"Artık kronik hale gelen başkalarının hayatı üzerine hesap yapma hastalığından ne zaman kurtuluruz bilmem. Bu dediğim her hayat tarzı dayatması için geçerli. Ya senin gibi yaşamak istemiyorsam, kime ne?"
Nişantaşı’ndaki parkta bir arkadaşı ile oturan Neşe Nur Akkaya’yı, darp eden saldırgan geçtiğimiz gün tutuklandı. Sosyal medya ve siyasetin haklı olarak tepkisini çeken bu olay sadece İslamofobi ya da nefret suçuyla mı açıklanır?
Saldırganın Akkaya’ya fiziksel şiddet uygulamadan önce sarf ettiği, “Burada ne işiniz var? Sizin gibileri istemiyoruz. Parkta oturmak istiyorsanız, Gaziosmanpaşa'ya gidin” sözleri sadece bir nefret halini barındırmıyor, zihin dünyasında dindar kesimle sınıfsal olarak “eşitlenmeme” pratiğini de içeriyor.
Sözlere dikkat edin, kendi kafasına göre başörtülü insanların “Nişantaşı’nda değil de Gaziosmanpaşa’daki bir parkta oturabileceğini” ifade ediyor. Onların Nişantaşı’nda oturması ona göre kendi yaşam alanı için bir “işgal”. Sözüm ona “yok saymıyor”, sadece bulunduğu yeri paylaşmıyor. Sözlerinin satır arası “Benimle aynı hayat pratiğini paylaşırsan buralarda oturma hakkını elde edersin” düzeyinde. Her şeyden öte bir yaşam tarzı dayatması. Çünkü o saldırgana göre dindarların Nişantaşı’na gelmesi, onun için bir eşitlenme.

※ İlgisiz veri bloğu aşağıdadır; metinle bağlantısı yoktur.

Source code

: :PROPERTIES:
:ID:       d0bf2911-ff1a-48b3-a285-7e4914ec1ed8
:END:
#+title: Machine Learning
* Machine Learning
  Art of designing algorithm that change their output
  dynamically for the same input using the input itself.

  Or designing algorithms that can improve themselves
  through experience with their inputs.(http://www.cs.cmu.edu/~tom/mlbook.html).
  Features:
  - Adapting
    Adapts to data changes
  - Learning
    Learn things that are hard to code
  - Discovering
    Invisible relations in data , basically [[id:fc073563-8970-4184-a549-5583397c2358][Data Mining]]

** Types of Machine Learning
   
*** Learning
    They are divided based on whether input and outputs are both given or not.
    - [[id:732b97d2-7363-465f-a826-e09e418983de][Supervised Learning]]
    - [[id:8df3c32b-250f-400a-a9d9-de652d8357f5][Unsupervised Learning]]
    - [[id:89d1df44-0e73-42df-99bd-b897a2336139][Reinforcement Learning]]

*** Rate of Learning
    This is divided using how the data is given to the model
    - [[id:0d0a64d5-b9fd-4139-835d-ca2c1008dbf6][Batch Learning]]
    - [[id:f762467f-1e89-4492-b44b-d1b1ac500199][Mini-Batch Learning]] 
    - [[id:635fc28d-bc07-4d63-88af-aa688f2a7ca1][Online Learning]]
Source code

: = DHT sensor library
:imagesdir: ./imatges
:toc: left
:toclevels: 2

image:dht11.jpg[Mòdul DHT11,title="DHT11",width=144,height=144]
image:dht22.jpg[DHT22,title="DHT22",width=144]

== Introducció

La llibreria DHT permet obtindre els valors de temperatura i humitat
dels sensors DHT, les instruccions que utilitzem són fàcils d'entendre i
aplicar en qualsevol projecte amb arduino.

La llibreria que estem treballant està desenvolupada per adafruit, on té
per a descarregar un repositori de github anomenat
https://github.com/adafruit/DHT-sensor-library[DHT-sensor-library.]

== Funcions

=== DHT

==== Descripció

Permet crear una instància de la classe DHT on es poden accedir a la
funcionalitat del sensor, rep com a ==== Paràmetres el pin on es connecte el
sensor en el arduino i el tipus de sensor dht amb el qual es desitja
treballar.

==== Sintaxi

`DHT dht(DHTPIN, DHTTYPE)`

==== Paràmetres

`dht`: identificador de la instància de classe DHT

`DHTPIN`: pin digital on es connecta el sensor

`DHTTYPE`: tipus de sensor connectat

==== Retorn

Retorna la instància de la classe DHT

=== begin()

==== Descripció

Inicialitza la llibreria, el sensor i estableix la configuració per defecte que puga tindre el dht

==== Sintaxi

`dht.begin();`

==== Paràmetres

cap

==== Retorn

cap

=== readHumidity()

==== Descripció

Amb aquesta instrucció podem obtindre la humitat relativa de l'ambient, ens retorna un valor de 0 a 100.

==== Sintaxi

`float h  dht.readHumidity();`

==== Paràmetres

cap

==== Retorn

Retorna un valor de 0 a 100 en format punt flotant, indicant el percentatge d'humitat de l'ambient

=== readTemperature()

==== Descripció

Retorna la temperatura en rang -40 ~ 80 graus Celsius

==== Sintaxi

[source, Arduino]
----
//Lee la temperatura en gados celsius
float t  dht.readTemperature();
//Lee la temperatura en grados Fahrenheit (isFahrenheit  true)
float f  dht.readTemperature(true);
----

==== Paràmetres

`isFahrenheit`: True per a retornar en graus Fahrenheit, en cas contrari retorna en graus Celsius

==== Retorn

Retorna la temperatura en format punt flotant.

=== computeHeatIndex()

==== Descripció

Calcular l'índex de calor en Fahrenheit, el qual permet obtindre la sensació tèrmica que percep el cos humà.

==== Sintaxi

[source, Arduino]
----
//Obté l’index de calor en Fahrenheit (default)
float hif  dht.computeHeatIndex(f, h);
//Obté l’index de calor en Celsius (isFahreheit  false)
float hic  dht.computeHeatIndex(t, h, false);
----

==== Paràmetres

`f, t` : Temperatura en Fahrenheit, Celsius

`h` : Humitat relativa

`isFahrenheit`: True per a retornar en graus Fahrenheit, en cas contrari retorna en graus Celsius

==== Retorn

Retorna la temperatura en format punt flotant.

Öyle ya, Akkaya mevcut hayat tarzını bırakıp o saldırganın zihniyetinde var olan “Nişantaşı hayat tarzını” yaşıyor olsa onu yok saymayacak, kendinden farklı düşüneni sterilize etmek istediği bölgesinde belki onu bile görmeyecekti. Çünkü toplumun tüm yaşam tarzlarının melezlenmesine ve aynı kaldırımda hiçbir çatışma olmadan beraber yürümesine karşı çıkan Ortodoks bir kafa hala mevcut, aşılabilmiş değil.
Gezi olayları da böyleydi. Toplumun diğer sınıflarıyla “eşitlenmeme pratiği” üzerine kurulan bir “hak arayışıydı”. Farkındayım, ötekileşmenin varacağı yer nefret suçu, onun da varacağı yer yok sayma. Zira, o nedenle “parkta oturamazsınız ya da bu ülkede yaşayamazsınız” demiyor, “oturacaksanız yeriniz burası değil, Gaziosmanpaşa” diyor. Yer biçiyor, sözüm ona “hak tanıyor”. Ve oturup konuşsan muhtemelen kendisinin “özgürlükçü” olduğunu iddia edecektir. Başkalarının hayatı üzerine hesap yapıyor, kendisinde bunu tayin etme hakkını görüyor. Neden? Sırf Nişantaşı’nda parka gittiğinden dolayı “modernist” ama fiziksel şiddete başvuracak kadar gerici, zorba görüşlerinden. O görüş ise, “kendini yaşam tarzını paylaşmayan diğer kesimlerden üstün görme” hastalığı. Çünkü beyninin kıvrımları sınıfsal ayrım yapacak kadar küçük.
Ve sadece o değil, kafasında bir “makbul vatandaş” teoremi olanlar hala var. Ne çabuk unuttuk, eski bakanlardan biri daha birkaç ay önce “başörtülü hâkimin adaleti savunacağı konusunda kuşkum var” demedi mi? Artık kronik hale gelen başkalarının hayatı üzerine hesap yapma hastalığından ne zaman kurtuluruz bilmem. Bu dediğim her hayat tarzı dayatması için geçerli. Ya senin gibi yaşamak istemiyorsam, kime ne? Böyle de bitmiyor, seni “ikinci sınıf” yapıyor, belki de asıl mesele, o “ikinci sınıf” yapma hakkını nerden aldığında saklı.
Dindar olsun, Kürt olsun, eşcinsel olsun, gayrimüslim olsun ya da başka bir kimlik olsun. Birilerinin kimseye zararı olmayan hayatı üzerine konuşmayı seven ve işin kötüsü onlara ne yapmaları gerektiğini kendine vazife gören insanlar maalesef o kadar da az değil. Asıl sorun bu.